Qui perd sa langue perd sa foi. Donc, l’Église était très impliquée dans l’éducation, dans les couvents.

Laurier Gareau, historien fransaskois

Laurier Gareau souligne que le premier congrès de l’ACFC a d'ailleurs été organisé par les curés de paroisse, notamment avec le travail du père Auclair, le rédacteur en chef du journal à cette époque.

Les premiers regroupements se font avec la paroisse. Donc, ce sont des cercles locaux qui sont organisés pour organiser des activités en français dans les communautés.

Laurier Gareau, historien fransaskois

C’est justement cet appui du clergé, selon l’historien, qui a permis aux groupes francophones en Saskatchewan de rester à peu près stables.

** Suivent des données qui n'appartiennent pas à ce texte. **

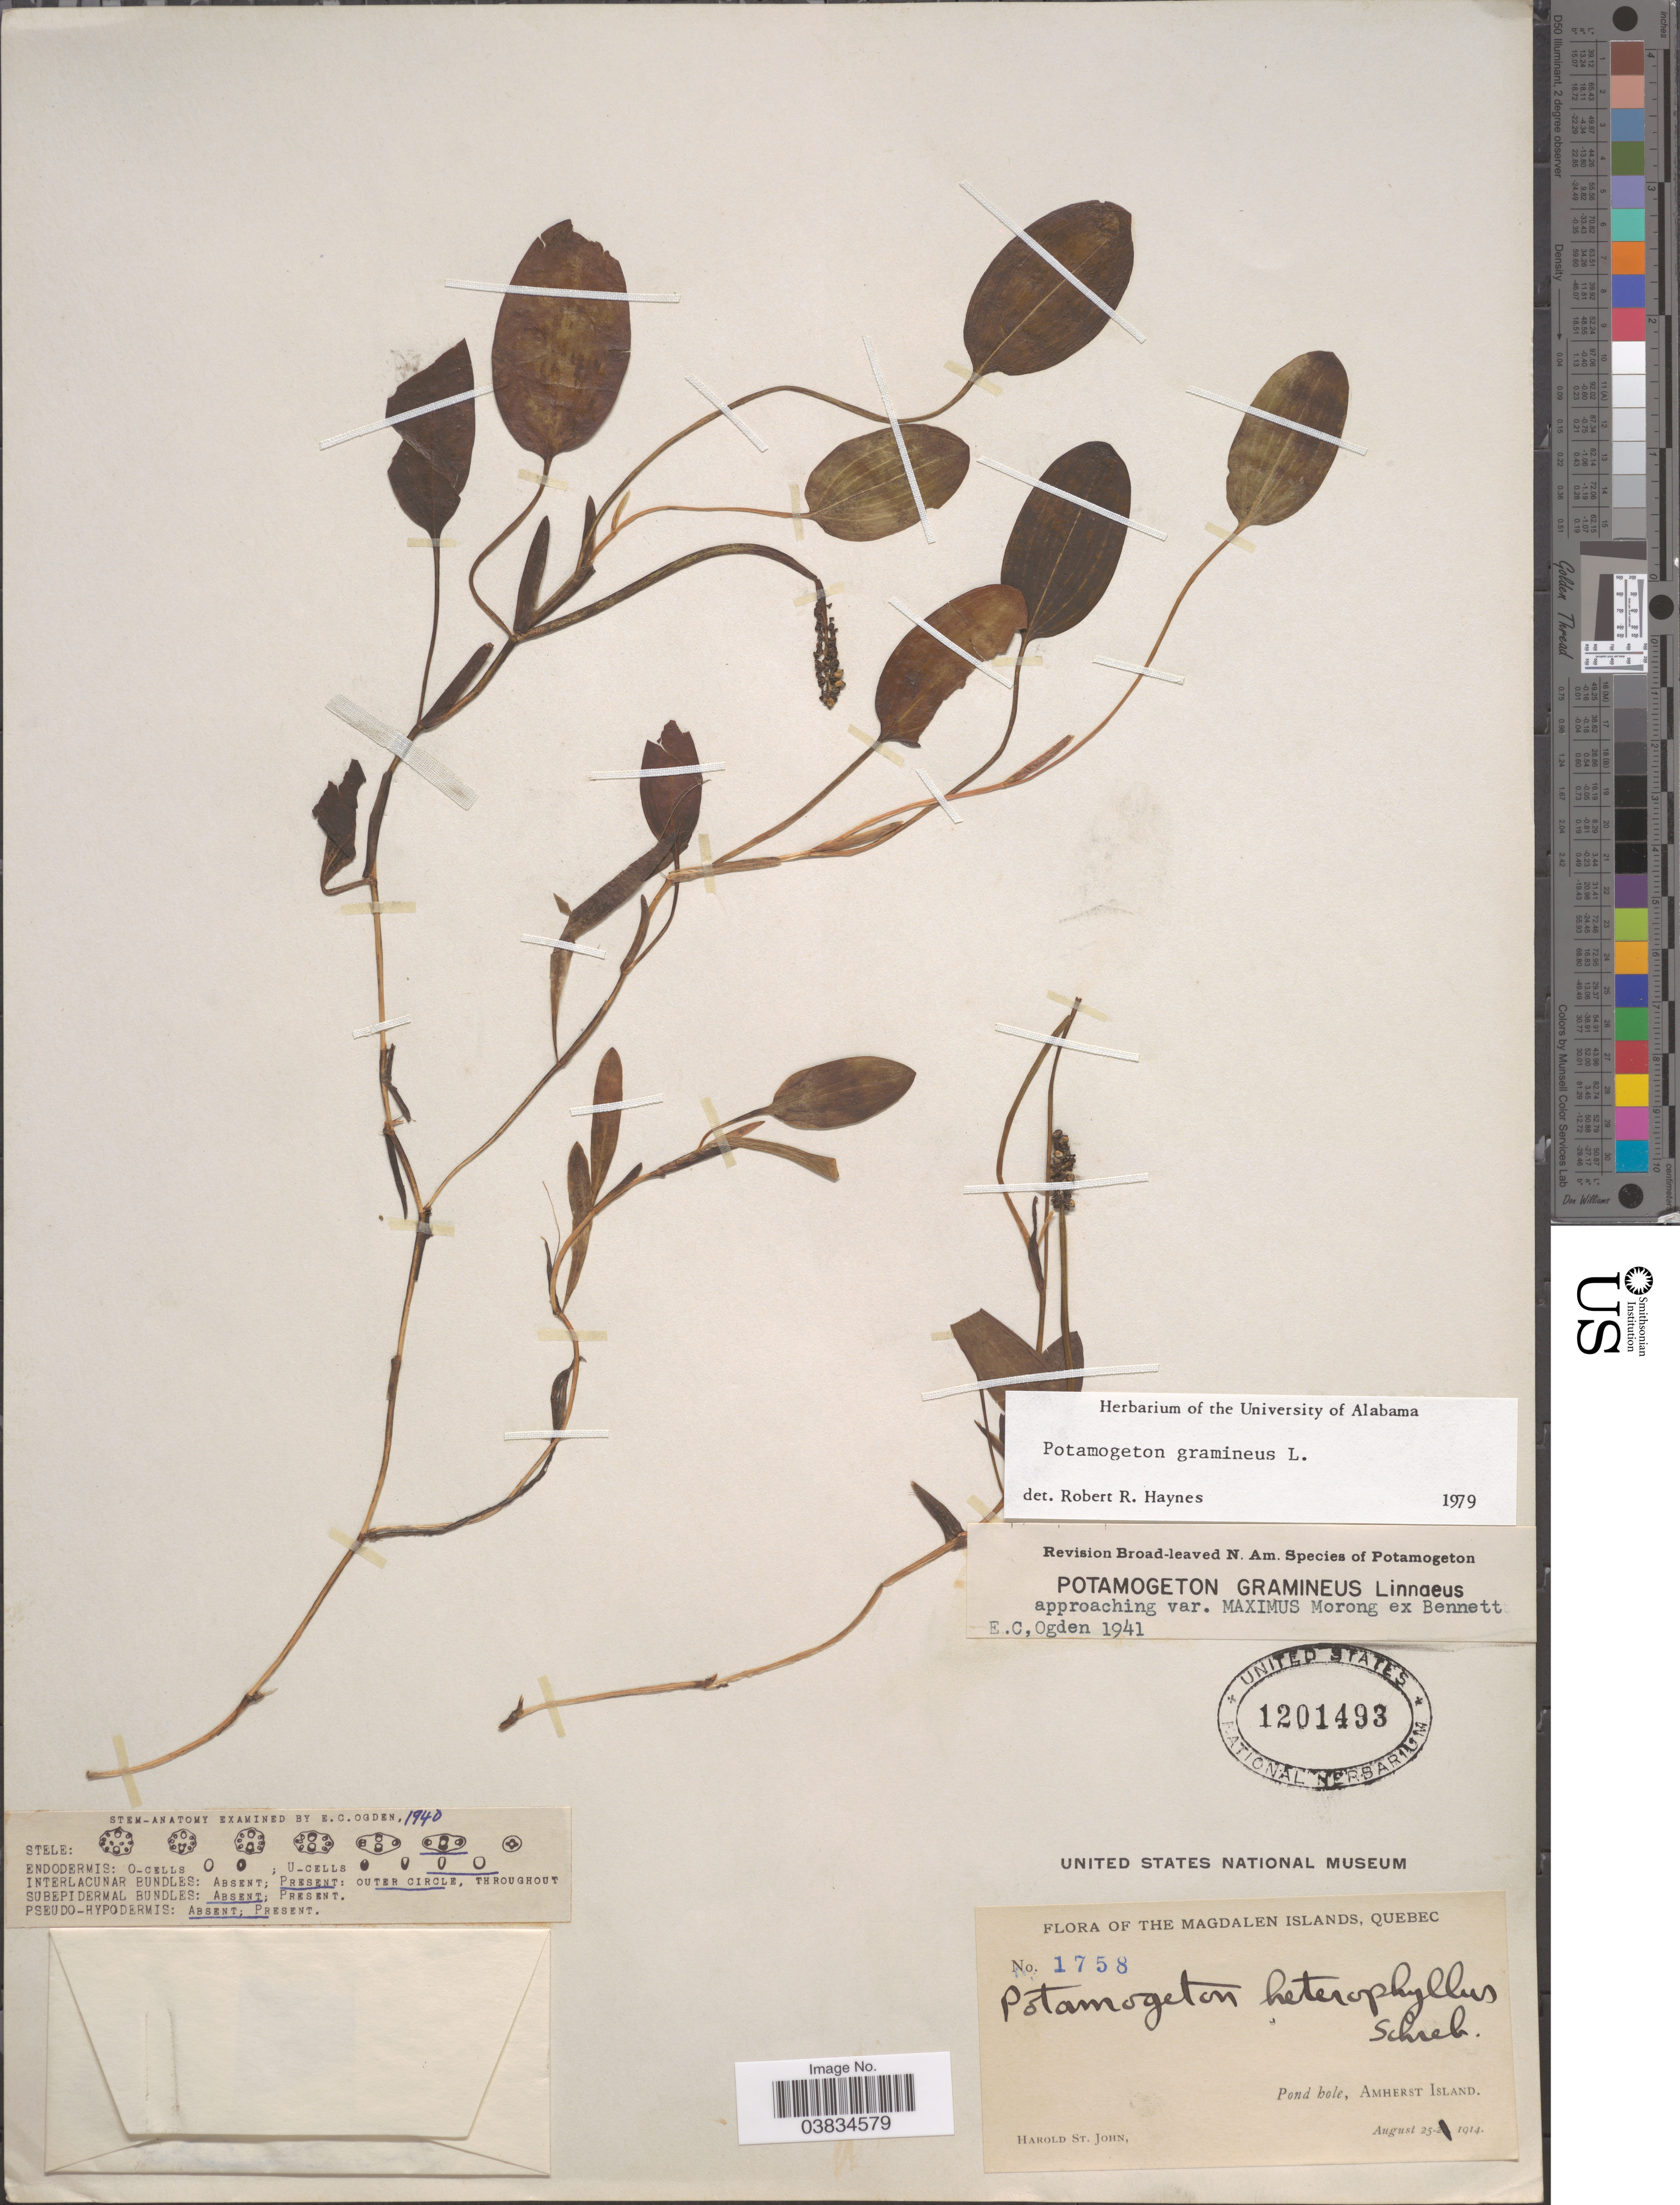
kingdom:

Ils étaient environ 50 000 des années 30 aux années 50, selon lui, avant de commencer à diminuer jusque dans les années 70, époque à laquelle on ne comptait plus qu’environ 20 000 francophones dans la province.

Vatican II

Avec le projet Vatican II, dont le chantier a démarré en 1962, le pape d’alors, Jean XXIII, souhaitait une modernisation de l’Église catholique. Selon lui, elle devait s’adapter à l’entrée des femmes dans la vie publique, et différents peuples devaient avoir accès à l’indépendance et aux développements technologiques.

Laurier Gareau mentionne que c’est avec Vatican II que l’Église catholique a commencé à se désintéresser de la notion de langue, ce qui a été à l'origine d'un grand mouvement d'assimilation dans les années 60.

Au Canada, la langue sera mieux protégée au moment de la Loi scolaire de 1968, mais si une communauté n’accepte pas de créer une école désignée, la langue sera perdue au sein de celle-ci, explique l'historien.

M. Gareau souligne que cela a été le cas en Saskatchewan comme à Montmartre, à Radville ou encore à Saint-Brieux, qui a refusé une école désignée au début des années 70 et qui ne peut plus être considéré aujourd’hui comme une communauté francophone.